Cyclone Chido à Mayotte : François Bayrou à Pau plutôt qu’à Mamoudzou, la classe politique s’indigne
«Qu’est-ce que vous faites là, monsieur Bayrou ? C’est une faute politique.» En plein conseil municipal de Pau le 16 décembre, l’élu GDS (Gauche démocratique et sociale) Tunday Cilgi a interpellé François Bayrou sur sa présence dans les Pyrénées-Atlantiques. «Votre première mission, Monsieur le premier ministre, c’est de prendre l’avion et d’aller à Mayotte. Ne serait-ce que de façon symbolique», a-t-il insisté.
Lundi soir, deux jours après le passage dévastateur du cyclone sur Mayotte, le nouveau premier ministre François Bayrou a participé à un conseil municipal de Pau, ville dont il est le maire depuis 2014. Pendant ce temps-là, une réunion interministérielle de crise se tenait à Paris au sujet de Mayotte, l’archipel ayant été dévasté par le cyclone Chido. Le président du MoDem, qui avait indiqué suivre cette réunion en visioconférence, a profité de sa présence dans la commune pour relancer les débats autour du non-cumul des mandats.
La gauche s’indigne
Ce déplacement, présenté comme «un engagement de longue date» par son entourage, a été largement critiqué par l’opposition, au regard de l’urgence dans laquelle se trouve la population de cette île de l’océan Indien. Invitée sur le plateau de LCP, Mathilde Panot, chef de file des Insoumis à l’Assemblée, a estimé que le nouveau chef du gouvernement envoyait «un mauvais symbole», «après 20 ans de politique d’abandon de Mayotte», ajoutant «qu’il devrait démissionner de son mandat de maire». Sa collègue députée Clémence Guetté a jugé que «le peuple français mérite mieux qu’un premier ministre illégitime à mi-temps», sur X.
Au sein du Parti socialiste, Olivier Faure a déclaré ce mardi matin sur le plateau de France 2 que «la place du premier ministre n’était pas à Pau hier soir. La priorité, c’est Mayotte». «Sa sortie sur le retour du cumul des mandats était tout aussi incompréhensible. Le premier ministre s’est égaré en évoquant un sujet qui n’est prioritaire ni dans la période, ni pour les Français·es qui nous parlent de leur pouvoir d’achat, d’accès aux soins, d’école», a-t-il poursuivi. Le député socialiste Arthur Delaporte a, lui, qualifié, sur X, d’«indigne et irrespectueux» le choix de François Bayrou, rappelant la nécessité de «former un gouvernement».

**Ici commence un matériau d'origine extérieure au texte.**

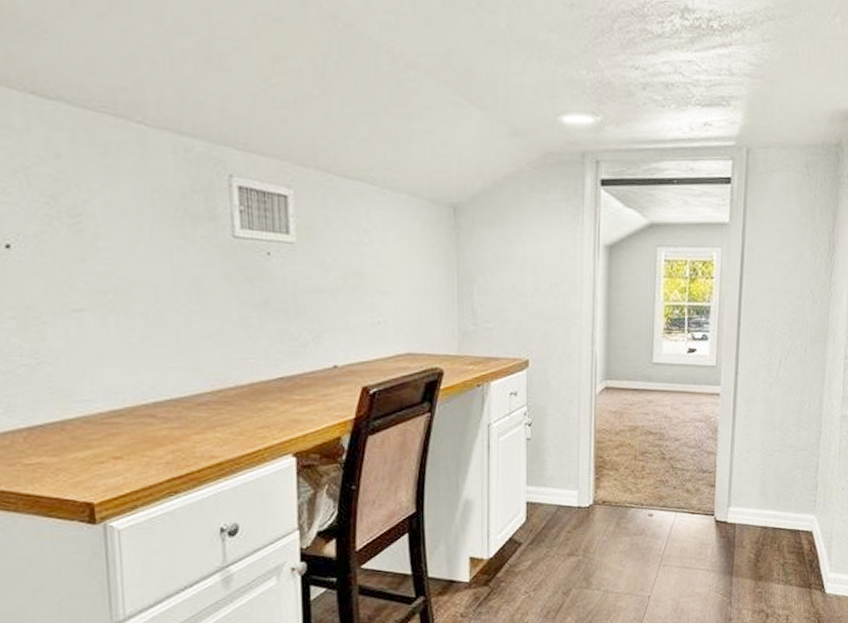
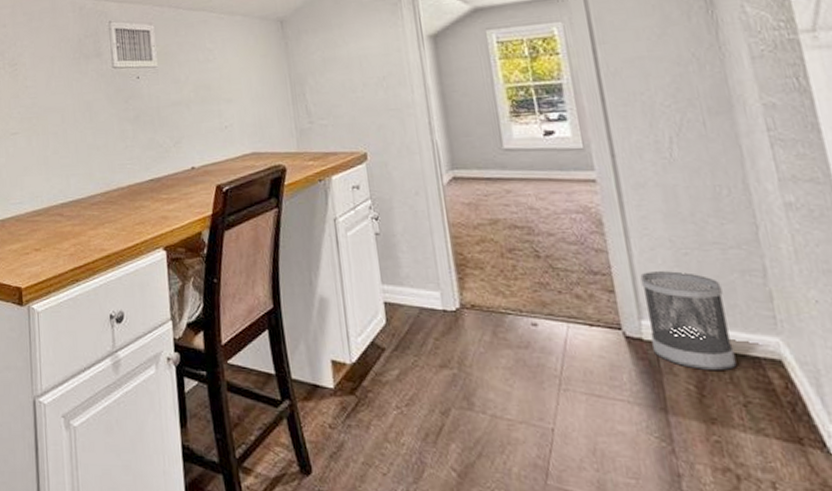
wastebasket: none [733,468,788,542] -> present [640,271,737,370]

L’élu communiste Fabien Roussel s’est demandé sur BFMTV si François Bayrou mesurait «la gravité de la situation». «Un département qui aurait été fauché de la même manière en Hexagone, tout le monde y serait», a-t-il pointé, dénonçant également qu’«on dit toujours [que] nous sommes fiers de nos outre-mers et [que] ça nous confère d’être la deuxième puissance maritime au monde, mais on ne peut pas être fier et quand il y a un tel drame ne pas être à leurs côtés et porter tous les secours dont ils ont besoin».
«Être à 100% mobilisé sur la gestion de crise»
Du côté de la droite, les critiques fusent aussi. Le député LR Thibault Bazin a par exemple avancé que «le conseil municipal de Pau pourrait se passer» de la présence du premier ministre, à l’égard de «la situation à Mayotte et à l’urgence d’avoir dans les meilleurs délais un gouvernement».
Et les revers viennent même du camp présidentiel, pourtant allié avec le MoDem depuis 2017. La présidente de l’Assemblée nationale, Yaël Braun-Pivet, a affirmé au micro de Franceinfo qu’elle aurait «préféré que le premier ministre prenne l’avion pour Mamoudzou plutôt que pour Pau». «Face à une telle catastrophe (...) il est important d’être au côté des populations» et «dans ce type de circonstances, il faut être à 100% mobilisé sur la gestion de crise», a estimé la titulaire du perchoir.
Un premier tacle immédiatement suivi d’un second sur le cumul des mandats des parlementaires, interdit depuis 2014 et remis sur la table lundi soir par le nouveau locataire de Matignon. «Ce n’est pas le bon moment, parce que ce n’est pas le sujet», a estimé Yaël Braun-Pivet.